GPT might produce a unified diff like the one below, which is missing the "show a greeting" comment line. When we search for the minus - lines, we won't find them in the original file because of the missing comment.

@@ ... @@
-def main(args):
-
-    print("Hello!")
-    return
+def main(args):
+
+    print("Goodbye!")
+    return

Aider tries to be very flexible when applying unified diffs, in order to handle all these sorts of defects. If a hunk doesn't apply cleanly, aider uses a number of strategies to try and apply the edit intended by GPT:

  • Normalize the hunk, by taking the minus - and space lines as one version of the hunk and the space and plus + lines as a second version and doing an actual unified diff on them.
  • Try and discover new lines that GPT is trying to add but which it forgot to mark with plus + markers. This is done by diffing the minus - and space lines back against the original file.
  • Break a large hunk apart into an overlapping sequence of smaller hunks, which each contain only one contiguous run of plus + and minus - lines. Try and apply each of these sub-hunks independently.
  • Vary the size and offset of the "context window" of space lines from the hunk that are used to localize the edit to a specific part of the file.
  • Combine the above mechanisms to progressively become more permissive about how to apply the hunk.

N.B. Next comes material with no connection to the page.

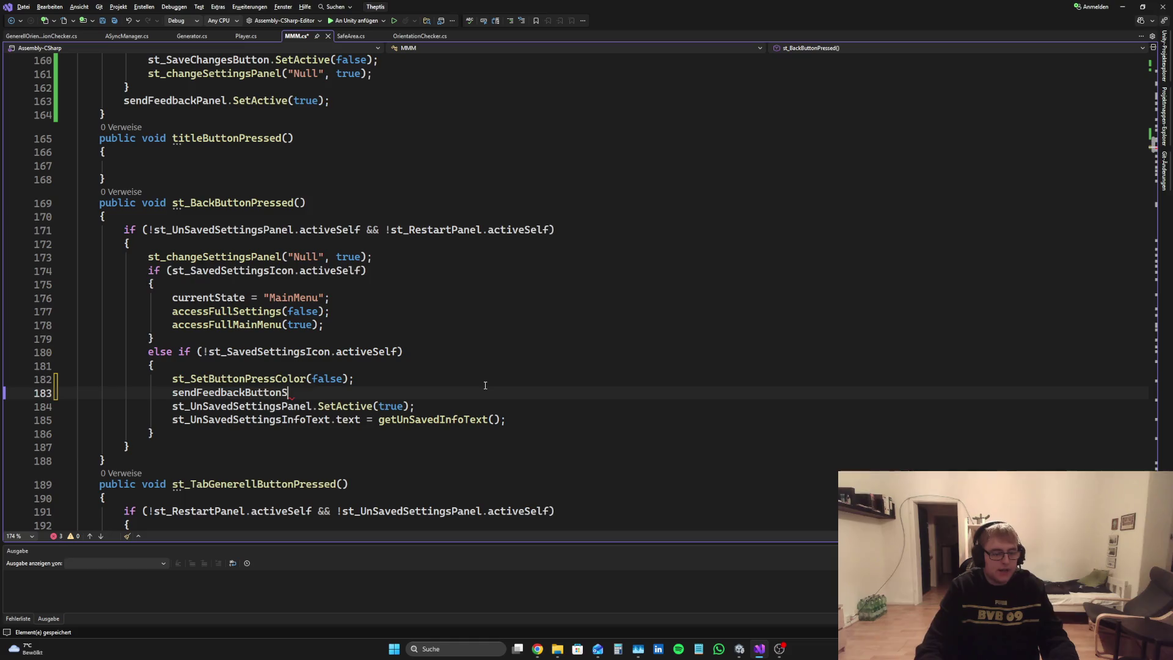
{"action": "type", "text": ".Se"}
{"action": "key", "text": "Tab"}
{"action": "type", "text": "(f"}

These flexible patching strategies are critical to successfully apply the unified diffs that GPT produces. Removing support for flexible patching radically increases the number of hunks which fail to apply. Each such editing error causes a round trip back to GPT, asking for better diffs. These extra round trips slow down the pair programming experience and increase token costs.

Experiments where flexible patching is disabled quantify the importance of this feature:

  • GPT-4 Turbo's performance drops from 65% down to 56% on the refactoring benchmark.
  • We see a 9X increase in editing errors on aider's original Exercism benchmark.

Conclusions and future work

Aider's new unified diff format seems very effective at stopping GPT-4 Turbo from being a lazy coder.

I suspect that anyone who has tried to have GPT edit code started out asking for diffs of some kind. I know I did. Any naive attempt to use actual unified diffs or any other strict diff format is certainly doomed, but the techniques described here and incorporated into aider provide a highly effective solution.

There could be significant benefits to fine tuning models on the simpler, high level style of diffs that are described here. Dropping line numbers from the hunk headers and focusing on diffs of semantically coherent chunks of code seems to be an important part of successful GPT code editing. Most LLMs will have already seen plenty of unified diffs in their normal training data, and so should be very amenable to fining tuning towards this particular diff style.